Nessun amministratore ha mai avuto il coraggio di schierarsi apertamente in contrasto con questi desiderata e, nessuno ha mai definito, se pur nel tempo, un programma di educazione stradale e di incentivi, di modifica del trasporto pubblico, di miglioramento della mobilità. Circolano ancora auto vecchie e non vi è mai un controllo sulle emissioni nocive.
Nessuno ha mai avuto il coraggio di istituire, come esistono in tutti i comuni di Italia, zone a traffico limitato, percorsi pedonali e aree dove è assolutamente interdetta la circolazione. Mi si dirà il commercio le attività ecc. ecc. Ricordo che quando fu istituita al Vomero la zona di interdizione alle auto, lungo il percorso via Giordano, via Scarlatti, scesero in piazza migliaia di persone e soprattutto commercianti convinti di essere penalizzati. Se oggi qualcuno volesse rendere di nuovo transitabile alle auto detti percorsi, scenderebbero gli stessi, che allora fecero protesta di nuovo in piazza per chiedere la pedonalizzazione delle stesse aree. Questo per dire che è solo una questione di coraggio, di sfidare quella mancanza di consenso e di popolarità a cui nessun sindaco ha mai saputo rinunciare, di immaginare di costruire un percorso formativo di educazione alla salute e alla preservazione del territorio per le future generazioni. Un’Isola sostenibile nel tempo che non potendo espandersi deve necessariamente utilizzare al meglio i suoi spazi e evitare quel degrado urbanistico, tipico delle nostre periferie.
Oltre che Procidano di adozione sono anche medico, padre e nonno e il futuro di quelli che verranno mi preoccupa e non poco.
Ho visto nella mia vita di chirurgo molti danni alla salute legati all’inquinamento e sono disgustato che nessuno metta mano ad un massacro silenzioso che non occupa le pagine dei giornali.
Si finge di parlare di prevenzione, la ricerca della malattia allo stato iniziale, e si racconta che questa è la vera prevenzione. In realtà è solo quella che, in gergo medico, si chiama prevenzione secondaria, cioè scoprire la malattia che già esiste, allo stato iniziale con uno spreco di mezzi e di denaro. Ma nessuno ricorda che esiste una prevenzione primaria, quella cioè che consente di evitare che insorga la malattia e questa può avvenire solo attuando quelle misure di profilassi e di salvaguardia del nostro ambiente e del nostro cibo.

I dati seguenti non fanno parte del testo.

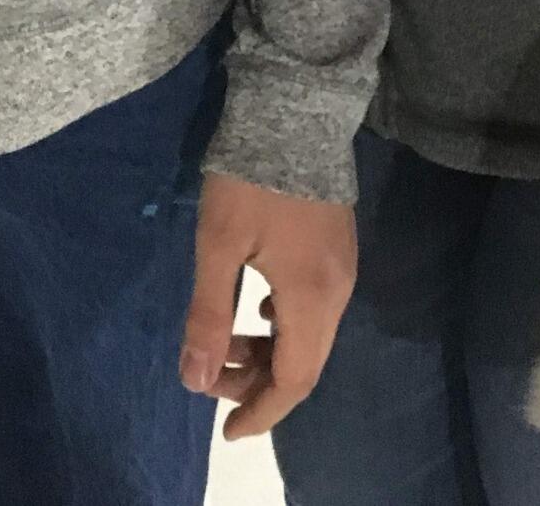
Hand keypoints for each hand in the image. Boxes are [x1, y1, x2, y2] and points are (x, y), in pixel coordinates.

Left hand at [180, 171, 355, 437]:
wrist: (293, 108)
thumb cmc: (250, 177)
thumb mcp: (218, 244)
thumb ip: (209, 314)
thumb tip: (195, 380)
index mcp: (312, 296)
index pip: (294, 380)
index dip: (260, 411)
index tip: (226, 431)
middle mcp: (338, 289)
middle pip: (305, 361)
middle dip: (257, 381)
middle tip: (210, 374)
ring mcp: (344, 266)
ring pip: (311, 334)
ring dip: (269, 350)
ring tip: (225, 339)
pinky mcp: (339, 246)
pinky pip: (317, 306)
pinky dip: (284, 323)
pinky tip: (258, 307)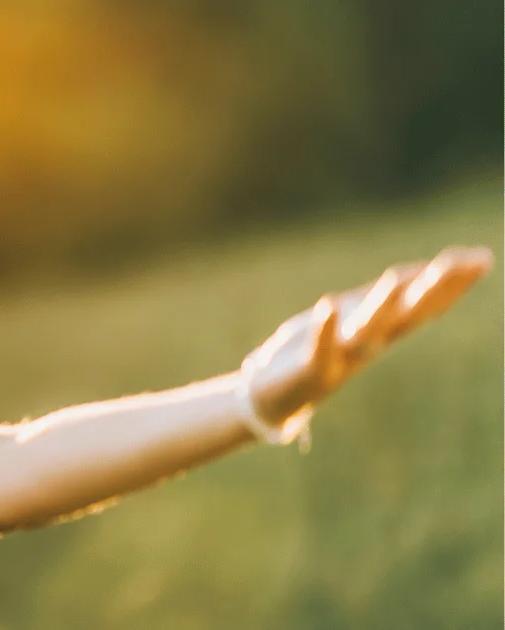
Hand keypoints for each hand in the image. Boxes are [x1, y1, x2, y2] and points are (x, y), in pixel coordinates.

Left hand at [243, 246, 493, 425]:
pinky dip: (324, 330)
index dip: (452, 283)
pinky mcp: (310, 372)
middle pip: (407, 315)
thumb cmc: (314, 350)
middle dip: (432, 290)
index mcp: (381, 331)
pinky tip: (327, 305)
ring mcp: (340, 359)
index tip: (482, 258)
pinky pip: (319, 351)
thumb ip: (386, 297)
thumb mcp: (352, 317)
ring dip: (382, 306)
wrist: (272, 400)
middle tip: (463, 263)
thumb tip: (424, 270)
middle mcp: (368, 345)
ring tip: (394, 278)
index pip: (423, 304)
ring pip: (367, 332)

Spesso progresso e comodità non vano a braccetto con la nostra salute, speso alterano quello splendido equilibrio della natura modificando le fasi della nostra vita.
Abbiamo il dovere di porre rimedio, ciascuno di noi nel nostro piccolo e con le nostre possibilità, al degrado del nostro ambiente e questo lo dobbiamo, oltre che a noi stessi, a quelli che verranno.
In una piccola realtà come la nostra un po di coraggio e di determinazione, finalizzato al bene della popolazione, sarebbe un grande momento di svolta e di cambiamento e darebbe alla politica quella dignità che quasi sempre non ha.